If a clinical trial is halted halfway through, can it still provide useful data? That's a question facing an Alzheimer's disease prevention study, in which thousands of volunteers received either the painkillers Celebrex or naproxen, or a placebo. The trial, stopped at the end of 2004, suggests that naproxen is associated with a higher risk of heart and stroke problems than Celebrex is--a finding that contradicts many other published studies. Critics say the results cannot be trusted, in part because the trial ended so early.
When Vioxx was pulled from the market for safety reasons in the fall of 2004, it threw a world of clinical trials into turmoil. Vioxx belongs to a class of drugs known as COX-2 inhibitors, and although approved to treat pain from arthritis and other conditions, the drugs were also considered potential preventers of cancer and Alzheimer's disease because of their anti-inflammatory properties. Indeed, the trial that forced Vioxx out of circulation was designed to test the drug's ability to inhibit colon cancer. With Vioxx gone, researchers studying related drugs needed to weigh whether the possible risks were worth the potential benefits.

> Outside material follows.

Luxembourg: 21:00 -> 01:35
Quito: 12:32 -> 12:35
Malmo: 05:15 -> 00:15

One of the largest prevention studies at the time was the Alzheimer's Disease Anti-inflammatory Prevention Trial (ADAPT), which was half-complete by late 2004. The trial had enrolled 2528 participants 70 years of age and older and divvied them into three groups: One got Celebrex, a COX-2 inhibitor; one got naproxen, an anti-inflammatory that's not COX-2 specific; and one got a placebo. After Vioxx was pulled, the trial's leaders and the National Institutes of Health, which was funding it, made the controversial decision to halt it, even though the trial's data safety monitoring board had recently recommended it continue. "It was almost a political pressure in this hysteria over COX-2," says Steven Abramson, a rheumatologist at New York University Hospital for Joint Diseases, who was not involved in the study.

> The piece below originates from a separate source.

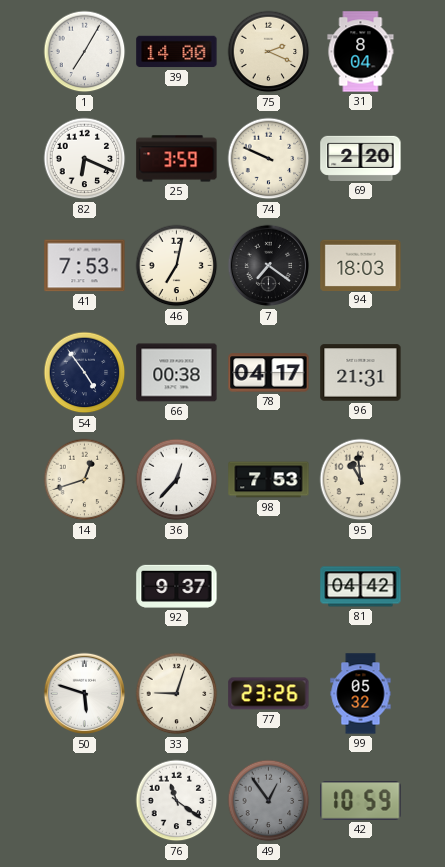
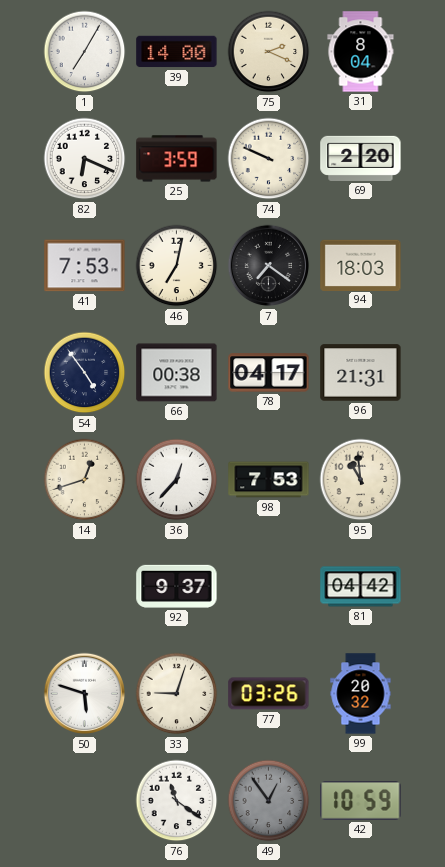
77: 23:26 -> 03:26
99: 05:32 -> 20:32
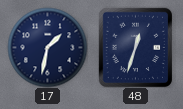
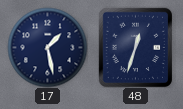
17: 1:32 -> 1:28
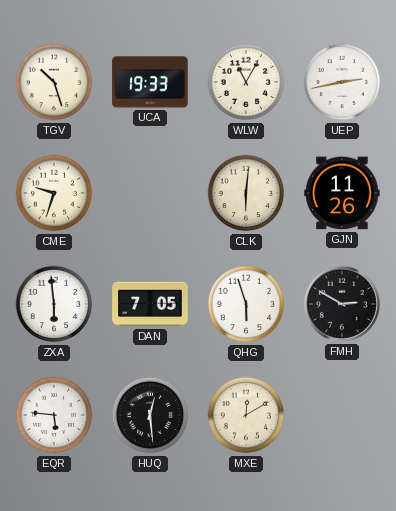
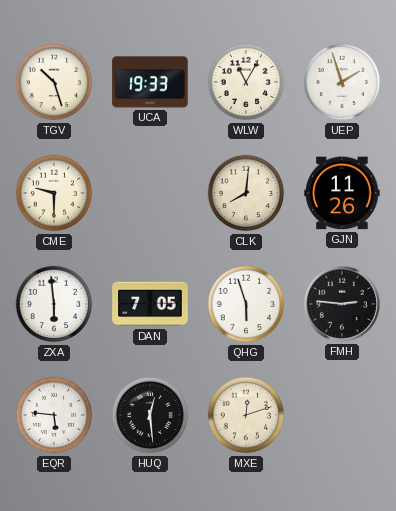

Now, nearly 2 years later, the ADAPT team has published its safety data. (There's no word yet on the drugs' possible effectiveness against Alzheimer's.) Reporting today in PLOS Clinical Trials, the group writes that 37 out of 1070 volunteers in the placebo group and 28 out of 717 volunteers in the Celebrex group suffered heart or stroke-related problems, a similar percentage. In the naproxen group, however, the number was 40 out of 713. That works out to about 5.6% of those taking Celebrex or placebo, versus 8.3% of those taking naproxen, who would be predicted to have complications over a 3-year time period.
The results contradict a number of studies that show that naproxen has fewer, if any, of the cardiovascular risks of Celebrex. In fact, two studies published earlier this year in the Journal of the American Medical Association and the British Medical Journal, which examined hundreds of studies of anti-inflammatory drugs, found no increased risk of naproxen.
First author Barbara Martin, an epidemiologist at Johns Hopkins University in Baltimore, Maryland, admits the results are not conclusive. "I think the jury's still out" on whether traditional anti-inflammatories such as naproxen are risky, she says. One issue, says Martin, is that the cardiac events reported in the trial were not assessed by outsiders, as is common. Instead, those running the trial took the words of volunteers at face value. There are more problems with the study, says Steven Nissen, a cardiologist at the Cleveland Clinic in Ohio, who believes that naproxen is not harmful. "If you take a snapshot of a clinical trial at any given point in time, you can see almost anything," he says.
Still, others say that no matter what the trial's reliability, the safety of naproxen and other traditional anti-inflammatories are not assured. "Naproxen should not be given a free pass," says Abramson.